Evidence from national and international studies paints a worrying picture. Air pollution alone is estimated to cause over forty thousand deaths annually in Nepal, making it one of the country’s leading health risks. Hospital records show a clear seasonal spike in respiratory and cardiovascular admissions during the winter months. Exposure to extreme cold constricts blood vessels and raises blood pressure, increasing the risk of heart attacks and strokes. Malnutrition and limited physical activity further weaken immunity, while the lack of accessible healthcare in remote areas turns treatable illnesses into life-threatening conditions. Winter, in many ways, amplifies existing inequalities—it hurts the poorest the most.

Yet, much of this suffering is avoidable. Preparation does not require expensive interventions; it begins with awareness and small daily actions. Homes that burn solid fuels can be made safer by improving ventilation or switching to cleaner stoves. Opening windows for a few minutes each day, even in the cold, helps reduce indoor smoke. Covering cracks in walls, using thicker curtains, and ensuring proper bedding can conserve warmth without sealing in pollutants. Simple habits like eating fresh seasonal fruits and vegetables, staying hydrated, and seeking early treatment for coughs or fever can prevent serious illness. At the same time, local governments can play a stronger role by running winter health campaigns, supporting clean-cooking programs, and improving air quality monitoring in cities and towns.

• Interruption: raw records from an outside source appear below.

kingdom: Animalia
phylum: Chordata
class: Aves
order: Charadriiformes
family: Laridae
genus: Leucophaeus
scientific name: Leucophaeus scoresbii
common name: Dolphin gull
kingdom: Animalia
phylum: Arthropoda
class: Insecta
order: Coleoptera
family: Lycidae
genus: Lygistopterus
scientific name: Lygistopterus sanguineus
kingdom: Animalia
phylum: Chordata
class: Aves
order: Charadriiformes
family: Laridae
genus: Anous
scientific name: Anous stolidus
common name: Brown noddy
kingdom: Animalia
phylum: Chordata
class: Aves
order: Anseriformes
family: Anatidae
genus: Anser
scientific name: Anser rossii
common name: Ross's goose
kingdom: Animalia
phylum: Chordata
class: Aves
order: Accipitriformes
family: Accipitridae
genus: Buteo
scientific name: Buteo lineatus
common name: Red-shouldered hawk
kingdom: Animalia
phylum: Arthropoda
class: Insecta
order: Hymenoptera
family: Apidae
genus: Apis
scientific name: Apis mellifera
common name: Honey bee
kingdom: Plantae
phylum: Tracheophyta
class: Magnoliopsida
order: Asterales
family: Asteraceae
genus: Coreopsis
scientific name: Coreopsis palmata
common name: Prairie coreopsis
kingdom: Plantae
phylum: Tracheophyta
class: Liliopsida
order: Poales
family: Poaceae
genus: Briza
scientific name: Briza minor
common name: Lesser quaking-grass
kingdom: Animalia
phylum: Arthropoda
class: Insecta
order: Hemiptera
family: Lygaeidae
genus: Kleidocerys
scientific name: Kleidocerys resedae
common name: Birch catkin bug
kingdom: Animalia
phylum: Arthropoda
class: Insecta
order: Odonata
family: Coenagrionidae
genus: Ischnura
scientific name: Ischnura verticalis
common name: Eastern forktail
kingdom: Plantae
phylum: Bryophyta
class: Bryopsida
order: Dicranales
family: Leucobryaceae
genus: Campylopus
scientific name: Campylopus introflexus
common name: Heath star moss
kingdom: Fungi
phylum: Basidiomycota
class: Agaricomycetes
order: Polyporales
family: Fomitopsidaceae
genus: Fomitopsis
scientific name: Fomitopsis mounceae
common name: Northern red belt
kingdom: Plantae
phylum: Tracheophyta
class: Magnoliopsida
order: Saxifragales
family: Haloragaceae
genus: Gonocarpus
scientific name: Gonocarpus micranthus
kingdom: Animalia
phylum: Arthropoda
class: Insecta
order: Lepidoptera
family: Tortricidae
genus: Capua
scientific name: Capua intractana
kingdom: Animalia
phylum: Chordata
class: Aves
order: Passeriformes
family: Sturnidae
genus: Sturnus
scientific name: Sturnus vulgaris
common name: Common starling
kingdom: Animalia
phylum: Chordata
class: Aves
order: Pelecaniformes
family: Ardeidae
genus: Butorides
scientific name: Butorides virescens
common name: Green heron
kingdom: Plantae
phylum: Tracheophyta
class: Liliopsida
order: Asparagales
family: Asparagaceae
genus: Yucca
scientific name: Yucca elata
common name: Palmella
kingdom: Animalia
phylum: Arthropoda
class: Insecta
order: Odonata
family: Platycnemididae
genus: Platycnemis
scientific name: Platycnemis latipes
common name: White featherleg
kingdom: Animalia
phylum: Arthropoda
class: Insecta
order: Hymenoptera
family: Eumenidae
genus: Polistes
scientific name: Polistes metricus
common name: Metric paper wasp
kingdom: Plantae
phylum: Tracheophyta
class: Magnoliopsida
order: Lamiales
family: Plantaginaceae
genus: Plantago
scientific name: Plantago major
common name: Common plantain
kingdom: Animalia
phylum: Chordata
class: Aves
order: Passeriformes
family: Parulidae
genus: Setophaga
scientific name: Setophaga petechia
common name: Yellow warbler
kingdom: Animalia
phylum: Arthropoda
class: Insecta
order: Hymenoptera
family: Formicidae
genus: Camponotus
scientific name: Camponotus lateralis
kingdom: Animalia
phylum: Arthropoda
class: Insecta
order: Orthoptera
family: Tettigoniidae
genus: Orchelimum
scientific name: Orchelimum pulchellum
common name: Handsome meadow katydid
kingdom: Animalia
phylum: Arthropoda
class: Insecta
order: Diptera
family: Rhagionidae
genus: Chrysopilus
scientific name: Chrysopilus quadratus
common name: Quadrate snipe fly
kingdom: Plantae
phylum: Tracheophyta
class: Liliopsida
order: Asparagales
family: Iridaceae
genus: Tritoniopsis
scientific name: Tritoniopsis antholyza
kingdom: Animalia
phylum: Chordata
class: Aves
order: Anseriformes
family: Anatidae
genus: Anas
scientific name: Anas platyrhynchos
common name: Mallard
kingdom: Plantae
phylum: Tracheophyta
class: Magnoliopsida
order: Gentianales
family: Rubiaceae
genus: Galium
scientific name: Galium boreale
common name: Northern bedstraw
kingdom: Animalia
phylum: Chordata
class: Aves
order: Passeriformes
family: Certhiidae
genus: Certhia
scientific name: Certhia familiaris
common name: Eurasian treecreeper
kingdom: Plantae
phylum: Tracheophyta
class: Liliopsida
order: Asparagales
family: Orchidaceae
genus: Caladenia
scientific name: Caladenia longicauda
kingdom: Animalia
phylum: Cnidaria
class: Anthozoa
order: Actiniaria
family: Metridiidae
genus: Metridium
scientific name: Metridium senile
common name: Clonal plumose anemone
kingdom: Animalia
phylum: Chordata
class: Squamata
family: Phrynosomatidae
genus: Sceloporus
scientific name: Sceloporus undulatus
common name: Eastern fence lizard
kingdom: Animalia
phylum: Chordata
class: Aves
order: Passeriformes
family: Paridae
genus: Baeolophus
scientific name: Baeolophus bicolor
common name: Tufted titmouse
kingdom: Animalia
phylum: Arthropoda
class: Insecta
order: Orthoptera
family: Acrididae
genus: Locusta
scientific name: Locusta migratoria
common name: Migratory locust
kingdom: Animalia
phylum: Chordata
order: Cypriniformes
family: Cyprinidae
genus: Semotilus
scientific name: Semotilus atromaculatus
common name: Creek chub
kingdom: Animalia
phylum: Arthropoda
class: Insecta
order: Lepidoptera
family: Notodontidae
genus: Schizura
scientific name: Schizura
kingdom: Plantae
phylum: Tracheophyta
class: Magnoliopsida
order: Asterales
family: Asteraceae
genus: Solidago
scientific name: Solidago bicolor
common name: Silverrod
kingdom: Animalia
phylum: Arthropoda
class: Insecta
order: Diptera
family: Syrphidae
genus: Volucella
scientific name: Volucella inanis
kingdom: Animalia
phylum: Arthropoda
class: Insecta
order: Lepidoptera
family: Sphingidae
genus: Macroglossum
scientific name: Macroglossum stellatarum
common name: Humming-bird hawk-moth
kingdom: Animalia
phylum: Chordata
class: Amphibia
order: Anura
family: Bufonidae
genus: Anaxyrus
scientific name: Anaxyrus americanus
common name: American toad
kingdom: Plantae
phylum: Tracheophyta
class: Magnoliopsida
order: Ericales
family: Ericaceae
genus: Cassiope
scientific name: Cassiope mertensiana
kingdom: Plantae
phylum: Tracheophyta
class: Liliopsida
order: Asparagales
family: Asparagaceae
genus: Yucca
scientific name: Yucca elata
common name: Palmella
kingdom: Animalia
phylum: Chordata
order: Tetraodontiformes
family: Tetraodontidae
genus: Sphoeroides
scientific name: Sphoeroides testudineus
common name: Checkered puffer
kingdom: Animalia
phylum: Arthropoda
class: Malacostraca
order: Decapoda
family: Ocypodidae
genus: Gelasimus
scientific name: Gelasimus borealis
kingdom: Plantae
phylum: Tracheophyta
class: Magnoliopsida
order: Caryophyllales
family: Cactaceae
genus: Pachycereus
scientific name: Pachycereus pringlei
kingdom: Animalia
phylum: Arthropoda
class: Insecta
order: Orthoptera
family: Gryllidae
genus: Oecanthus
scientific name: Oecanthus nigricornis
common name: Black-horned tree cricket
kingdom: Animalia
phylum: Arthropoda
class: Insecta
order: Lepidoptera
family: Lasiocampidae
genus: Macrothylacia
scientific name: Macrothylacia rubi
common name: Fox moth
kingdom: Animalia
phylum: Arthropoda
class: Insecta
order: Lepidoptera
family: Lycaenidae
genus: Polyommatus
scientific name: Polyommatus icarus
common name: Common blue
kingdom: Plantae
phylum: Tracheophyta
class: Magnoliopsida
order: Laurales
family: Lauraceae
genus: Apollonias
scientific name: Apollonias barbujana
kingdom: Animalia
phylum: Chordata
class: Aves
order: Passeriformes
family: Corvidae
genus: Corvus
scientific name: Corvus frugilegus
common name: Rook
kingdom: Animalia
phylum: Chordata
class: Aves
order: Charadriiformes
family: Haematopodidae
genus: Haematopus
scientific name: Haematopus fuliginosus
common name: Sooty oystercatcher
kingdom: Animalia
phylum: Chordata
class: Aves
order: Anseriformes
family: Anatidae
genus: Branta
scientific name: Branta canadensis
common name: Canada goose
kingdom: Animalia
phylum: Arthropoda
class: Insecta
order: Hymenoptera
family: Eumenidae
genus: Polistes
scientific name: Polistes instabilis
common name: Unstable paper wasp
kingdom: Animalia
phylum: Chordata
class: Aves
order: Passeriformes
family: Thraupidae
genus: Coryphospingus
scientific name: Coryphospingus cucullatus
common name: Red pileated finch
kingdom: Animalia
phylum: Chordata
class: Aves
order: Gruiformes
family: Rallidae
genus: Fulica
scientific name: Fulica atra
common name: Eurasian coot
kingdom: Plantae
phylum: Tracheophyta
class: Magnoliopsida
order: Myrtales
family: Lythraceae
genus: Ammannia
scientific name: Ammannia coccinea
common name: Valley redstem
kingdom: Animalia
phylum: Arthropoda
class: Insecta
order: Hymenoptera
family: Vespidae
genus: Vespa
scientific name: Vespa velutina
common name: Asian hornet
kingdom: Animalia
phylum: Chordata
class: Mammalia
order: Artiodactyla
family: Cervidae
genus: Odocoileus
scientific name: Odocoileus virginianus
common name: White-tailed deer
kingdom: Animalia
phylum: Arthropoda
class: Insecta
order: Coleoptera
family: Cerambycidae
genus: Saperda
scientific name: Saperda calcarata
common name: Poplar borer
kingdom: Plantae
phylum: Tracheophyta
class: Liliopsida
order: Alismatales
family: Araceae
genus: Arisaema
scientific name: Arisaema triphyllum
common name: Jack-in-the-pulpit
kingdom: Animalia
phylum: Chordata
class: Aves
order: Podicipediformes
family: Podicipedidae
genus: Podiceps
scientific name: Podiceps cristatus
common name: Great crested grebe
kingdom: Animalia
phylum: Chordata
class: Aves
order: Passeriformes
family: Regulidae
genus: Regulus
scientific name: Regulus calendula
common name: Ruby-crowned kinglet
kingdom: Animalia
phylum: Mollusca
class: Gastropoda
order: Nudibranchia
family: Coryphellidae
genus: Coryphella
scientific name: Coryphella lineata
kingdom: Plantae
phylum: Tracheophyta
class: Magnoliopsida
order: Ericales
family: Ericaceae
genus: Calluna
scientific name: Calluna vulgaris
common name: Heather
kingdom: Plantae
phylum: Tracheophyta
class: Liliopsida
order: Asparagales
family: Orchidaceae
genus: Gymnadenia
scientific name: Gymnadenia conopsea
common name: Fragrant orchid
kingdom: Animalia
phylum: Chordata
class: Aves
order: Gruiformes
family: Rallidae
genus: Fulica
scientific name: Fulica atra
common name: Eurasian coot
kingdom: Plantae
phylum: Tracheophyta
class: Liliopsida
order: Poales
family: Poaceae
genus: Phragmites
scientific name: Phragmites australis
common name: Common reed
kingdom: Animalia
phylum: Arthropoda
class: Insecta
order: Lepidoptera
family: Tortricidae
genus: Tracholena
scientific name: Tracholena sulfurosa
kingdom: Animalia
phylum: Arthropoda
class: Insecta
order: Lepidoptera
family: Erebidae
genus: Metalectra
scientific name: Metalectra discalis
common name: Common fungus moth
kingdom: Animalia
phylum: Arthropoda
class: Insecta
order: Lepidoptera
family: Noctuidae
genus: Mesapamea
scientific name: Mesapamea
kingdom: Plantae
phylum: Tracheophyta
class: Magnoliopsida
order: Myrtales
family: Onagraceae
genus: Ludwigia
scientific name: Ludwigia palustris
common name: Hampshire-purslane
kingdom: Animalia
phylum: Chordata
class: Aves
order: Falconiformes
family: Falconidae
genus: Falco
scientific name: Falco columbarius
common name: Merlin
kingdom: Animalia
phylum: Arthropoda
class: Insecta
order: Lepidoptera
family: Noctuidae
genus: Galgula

Public health experts often say that prevention is cheaper and more effective than treatment, and nowhere is this truer than in winter. Hospitals across Nepal face an annual surge in patients with respiratory and heart problems once the cold sets in. But many of these cases could be reduced through better public awareness, targeted vaccination drives, and timely access to care. If winter preparedness were treated as seriously as monsoon preparedness, thousands of illnesses could be avoided every year.

Winter has always been part of Nepal’s identity. It brings beauty, stillness, and togetherness. But it also exposes the deep cracks in our health systems and habits. For too long, we have seen it as a season to endure rather than a challenge to prepare for. The truth is simple: the cold itself is not our enemy—our inaction is. The illnesses that accompany winter are not accidents of nature but results of choices, traditions, and a lack of awareness that can be changed.

“The Winter We Don’t Prepare For” should not remain just a phrase; it should become a reminder. Preparing for winter means more than finding warmth—it means protecting lungs from smoke, shielding hearts from strain, and ensuring that no child, elder, or worker suffers from something that could have been prevented. When we start seeing winter not only as a season of cold but as a season of care, Nepal can turn its most challenging months into a time of resilience and renewal. Because when the temperature drops, what truly keeps us warm is not just fire—it’s awareness, preparation, and compassion.